VISITORS IN COSTA RICA. Prolific Manual contributors Paul and Hiltje Maas (U) arrived in Costa Rica on 4 May for three weeks of collecting (principally Annonaceae, but also other favorites including Costaceae, Zingiberaceae and various saprophytic taxa). They continued their trip in Panama, in the company of INBio botany czar Nelson Zamora.

Lecythidaceae specialist Scott Mori (NY) was in Costa Rica from 14–28 May, together with his Ph.D. student and co-editor Nathan Smith (Flowering plants of the Neotropics), to gather final details (especially on the recalcitrant Eschweilera) for his Manual treatment, slated to appear in our next volume. Not long after his return, Scott reported: “I have completed a draft of Eschweilera (9 species) and now have manuscript for the entire Lecythidaceae (16 species).”

▶ Exercise requirements
Continue the news item about botanists visiting Costa Rica, starting right after its last sentence. The entries that come next are separate material and have no connection to the text above.

Extracted records:
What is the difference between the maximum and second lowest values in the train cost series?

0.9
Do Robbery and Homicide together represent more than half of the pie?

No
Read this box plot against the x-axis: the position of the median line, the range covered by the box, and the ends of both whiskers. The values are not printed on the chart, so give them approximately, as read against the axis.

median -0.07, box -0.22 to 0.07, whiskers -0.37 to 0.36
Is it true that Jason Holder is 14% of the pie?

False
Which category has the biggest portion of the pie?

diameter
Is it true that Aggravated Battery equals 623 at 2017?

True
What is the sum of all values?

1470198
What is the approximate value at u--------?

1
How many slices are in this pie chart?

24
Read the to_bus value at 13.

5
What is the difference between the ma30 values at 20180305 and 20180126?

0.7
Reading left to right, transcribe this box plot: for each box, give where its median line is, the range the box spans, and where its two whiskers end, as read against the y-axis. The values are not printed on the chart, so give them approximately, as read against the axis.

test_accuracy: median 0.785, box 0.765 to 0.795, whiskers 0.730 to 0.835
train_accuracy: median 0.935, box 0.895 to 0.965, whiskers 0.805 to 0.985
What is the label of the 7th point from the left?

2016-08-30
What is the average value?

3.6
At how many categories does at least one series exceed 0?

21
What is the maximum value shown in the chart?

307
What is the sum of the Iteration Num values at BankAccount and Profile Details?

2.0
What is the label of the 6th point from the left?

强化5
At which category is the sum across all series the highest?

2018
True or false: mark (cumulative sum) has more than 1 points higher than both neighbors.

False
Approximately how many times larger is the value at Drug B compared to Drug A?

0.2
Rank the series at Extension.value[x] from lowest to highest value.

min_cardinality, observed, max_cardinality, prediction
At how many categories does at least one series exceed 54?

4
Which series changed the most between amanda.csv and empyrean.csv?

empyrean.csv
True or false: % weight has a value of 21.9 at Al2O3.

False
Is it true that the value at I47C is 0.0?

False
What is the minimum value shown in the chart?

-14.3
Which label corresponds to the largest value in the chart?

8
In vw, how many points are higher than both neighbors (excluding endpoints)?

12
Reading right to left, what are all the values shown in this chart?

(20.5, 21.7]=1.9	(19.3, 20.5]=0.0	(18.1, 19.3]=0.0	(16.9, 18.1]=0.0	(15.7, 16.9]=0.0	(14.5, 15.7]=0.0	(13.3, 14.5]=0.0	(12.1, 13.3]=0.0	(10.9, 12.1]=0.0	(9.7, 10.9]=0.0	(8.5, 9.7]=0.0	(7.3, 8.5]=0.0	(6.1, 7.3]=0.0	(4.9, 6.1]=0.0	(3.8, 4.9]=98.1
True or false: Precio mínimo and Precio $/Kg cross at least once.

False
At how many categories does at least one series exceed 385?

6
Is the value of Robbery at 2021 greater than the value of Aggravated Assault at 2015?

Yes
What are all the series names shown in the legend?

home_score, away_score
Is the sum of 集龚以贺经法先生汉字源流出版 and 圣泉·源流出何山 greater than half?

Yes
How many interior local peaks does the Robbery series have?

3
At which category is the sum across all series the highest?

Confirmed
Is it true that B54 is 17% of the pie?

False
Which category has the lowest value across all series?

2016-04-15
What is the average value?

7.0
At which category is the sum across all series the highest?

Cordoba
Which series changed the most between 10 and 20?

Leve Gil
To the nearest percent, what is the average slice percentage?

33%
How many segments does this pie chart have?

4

▶ Written response
Manual Rubiaceae contributor Charlotte M. Taylor (MO) traveled to Costa Rica for a few days in mid-May, meeting at La Selva with Reinaldo Aguilar, Enrique Castro, and Luis Diego Gómez (OTS), Don Stone (DUKE/OTS), and Nelson Zamora (INB/OTS), in her new capacity as coordinator of the La Selva flora project. For more information on this critically important project, see the current Web site at:

http://sloth.ots.ac.cr/local/florula2/index.htm

The site was substantially updated just before the May meeting to include descriptive text and some interactive key to several groups, authored by Nelson.

Garrett Crow (NHA), contributor of Manual treatments for numerous aquatic plant families, was in Costa Rica from 27 June–17 July. He worked mainly on the northern Atlantic coastal plain, in the Caño Negro and Tortuguero regions, apparently gleaning nothing new; however, he did have the opportunity to personally collect various spp. that he had known only from herbarium material, notoriously inadequate in these groups.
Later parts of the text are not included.